How can we learn to identify those moments when markets stop being rational and throw up value? Warren Buffett counsels investors to be ‘fearful when others are greedy and greedy when others are fearful'. In other words, take advantage of others' seeming irrationality. Which is easier said than done, of course. When markets are expensive, there is always a reason for saying they are worth what the market says. When markets fall, it's easy to believe the end of the world is just around the corner.
Since the global financial crisis, the S&P 500 has almost trebled from its lowest point (as at 26 August 2015).
However, while US corporate cashflow has been strong, it has arguably been driven by tight cost management and not by an increase in sales.
US companies, for the most part, haven't been investing. Consumer sentiment remains weak and even though unemployment has come down, the recovery hasn't benefited the many people in part-time work. For years the Federal Reserve has dithered over when to raise interest rates.
The picture in Europe is even less convincing. Structural problems persist and the region's peripheral members are in economic limbo. As for Japan, stimulus policies seem to have achieved little more than making the country a cheaper place for foreigners to go on holiday.
So did global stock markets break new ground for sound reasons or because money is free and this encouraged asset speculation?
We shall soon find out because this extraordinary era of low cost borrowing appears to be ending soon. Investors have already shifted money out of so-called ‘riskier' assets and back into those denominated in dollars in anticipation of higher US interest rates.
Emerging markets in particular have suffered heavy capital outflows, falling asset prices and weaker local currencies. However, this new ‘risk-off' mentality may be just as irrational as what it replaces. Indiscriminate selling is as bad as indiscriminate buying.
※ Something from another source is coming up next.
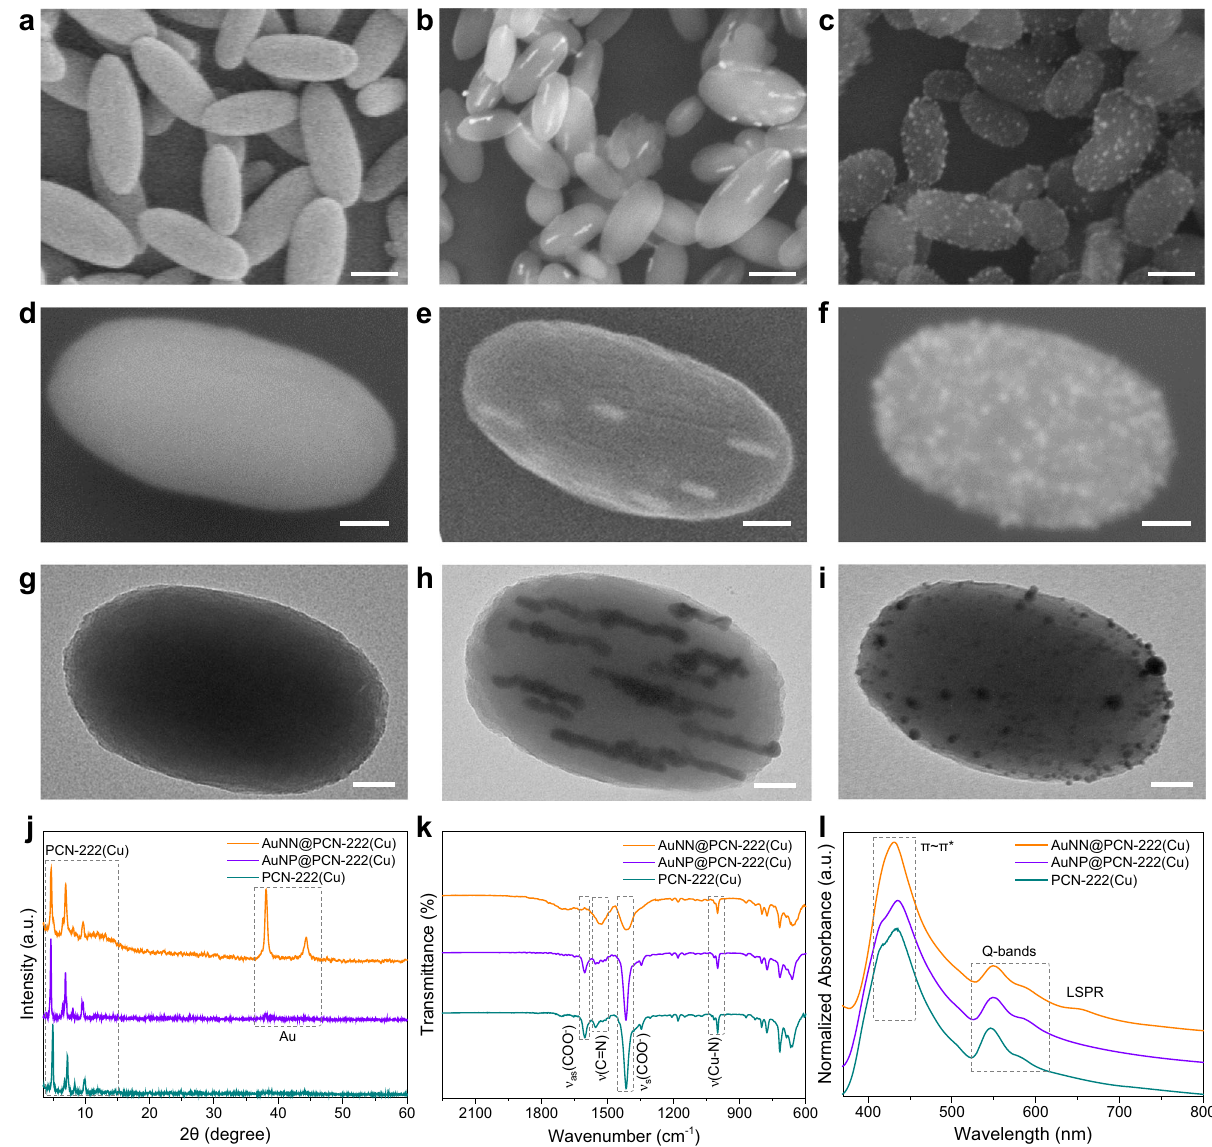
Fig. 2 Structural characterizations of the three PCN-222(Cu) catalysts with and w/o Au. a – c low-magni fi cation, d – f high-magni fi cation SEM, and g – i TEM images of PCN-222(Cu), AuNN@PCN-222(Cu), and AuNP@PCN-222(Cu), respectively. j – l XRD, FT-IR, and UV-vis spectra of the above three catalysts. The scale bars are 250 nm ( a – c ), and 50 nm ( d – i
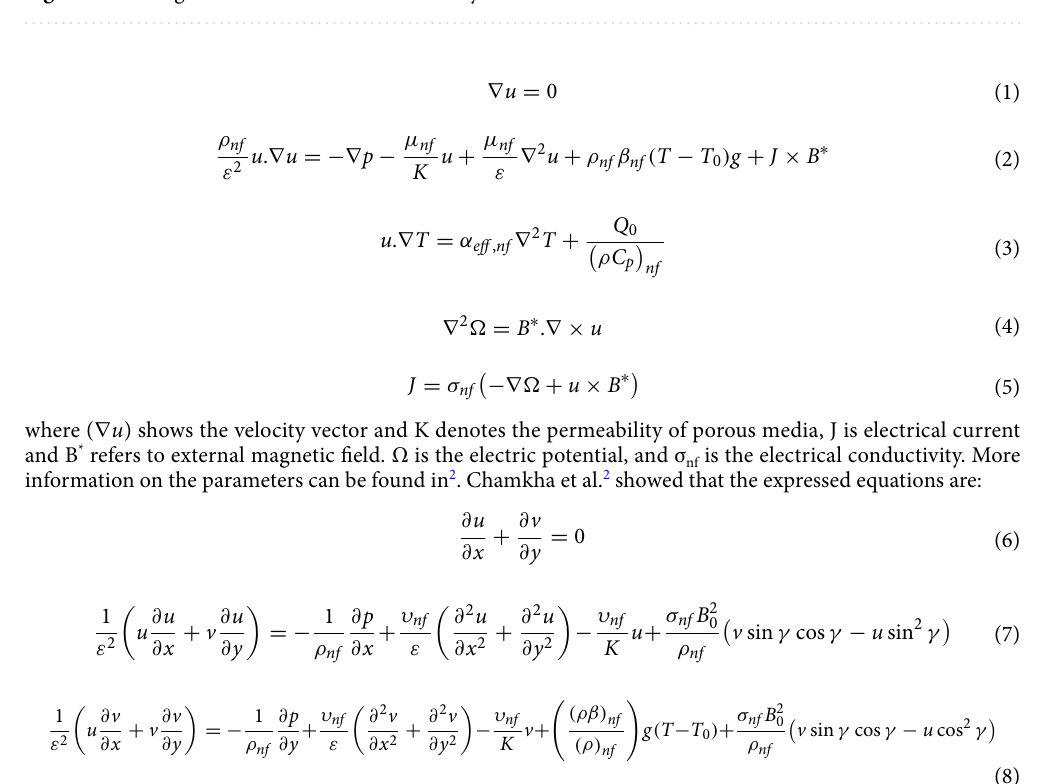
Figure 1. Mesh generation and different boundary conditions in two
Markets can overshoot on the downside as well as the upside.
These gyrations lead us to conclude that Fama and Shiller are both right.
Liquidity and sentiment tend to affect markets over the short-term, and, in an absolute sense, distortions can persist for quite a while.
But eventually, prices have to reflect something more fundamental, namely business performance and prospects. Until then, we find there is always work to be done researching individual companies.
This is the investment equivalent of looking for those stray $10 bills.
Hugh Young is the managing director at Aberdeen Asset Management Asia.